REQUIREMENTS
1. In the text on route maps and prefix lists, what two things does a prefix list match?
2. Continue the text on route maps and prefix lists from its last sentence onward.

---------- READING TEXT ----------

Router(config)# route-map EIGRP2OSPF deny 5 Router(config-route-map)# match tag 1 Router(config-route-map)# route-map EIGRP2OSPF permit 10 Router(config-route-map)# set tag 2 ! Router(config)# route-map OSPF2EIGRP deny 5 Router(config-route-map)# match tag 2 Router(config-route-map)# route-map OSPF2EIGRP permit 10 Router(config-route-map)# set tag 1 ! Router(config)# router eigrp 1 Router(config-router)# redistribute ospf 2 route-map OSPF2EIGRP metric 1 1 1 1 1500 ! Router(config-router)# router ospf 2 Router(config-router)# redistribute eigrp 1 route-map EIGRP2OSPF subnets
Prefix Lists
A prefix list matches both the subnet, or prefix, and the number of bits in the subnet mask. Similar to an access list, it consists of one or more statements permitting or denying prefixes. Routers evaluate the prefix statements in order, stopping if they find a match. There is an implicit “deny all” at the end of the prefix list. The command syntax follows:
ip prefix-list {list-name [ seq number] {deny | permit} network/length [ ge ge-length] [ le le-length]
The meaning of each command field is detailed in Table 4-1.

---------- SOURCE EXCERPT ----------

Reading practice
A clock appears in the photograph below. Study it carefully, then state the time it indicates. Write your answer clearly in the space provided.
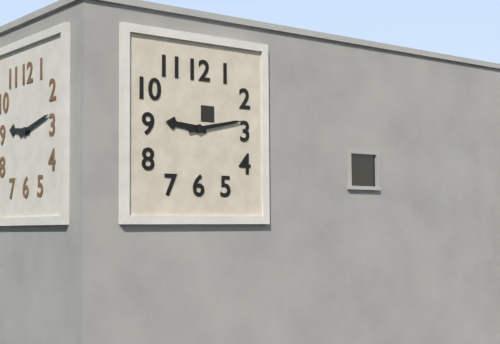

----------

RESPONSES IN ORDER
1. The subnet (or prefix) and the number of bits in the subnet mask.

2.
Table 4-1 The ip prefix-list Command
Command |
Field Meaning |
list-name | Gives a name to the prefix list. Prefix lists are named, not numbered. |
seq number | [Optional] Assigns a sequence number to the prefix list statement. Statements are numbered in increments of 5 by default, enabling a statement to be inserted between two others by using the seq option. |
deny | permit | Denies or permits the matching prefix. |
network/length | Configures the prefix and number of bits that must be matched. If no ge or le option is given, the length also equals the length of the subnet mask. |
ge ge-length | [Optional] Stands for “greater than or equal to.” Specifies the minimum number of bits a subnet mask must have to match the statement. |
le le-length | [Optional] Stands for “lesser than or equal to.” Specifies the maximum number of bit a subnet mask can have to match the statement. |
Some sample prefix lists include
- ip prefix-list CCNP permit 0.0.0.0/0: Permits only a default route.
- ip prefix-list CCNP permit 0.0.0.0/0 le 32: Permits all routes (equivalent to a “permit any” in an access list.) The prefix 0.0.0.0/0 means that none of the prefix bits must be matched. “Le 32” means that the subnet mask must be less than or equal to 32. Thus any network will match this statement.
- ip prefix-list CCNP permit 0.0.0.0/0 ge 32: Permits only host routes. The prefix 0.0.0.0/0 means that none of the prefix bits must be matched. “Ge 32” means that the subnet mask must be exactly 32 bits, thus this statement matches only host routes.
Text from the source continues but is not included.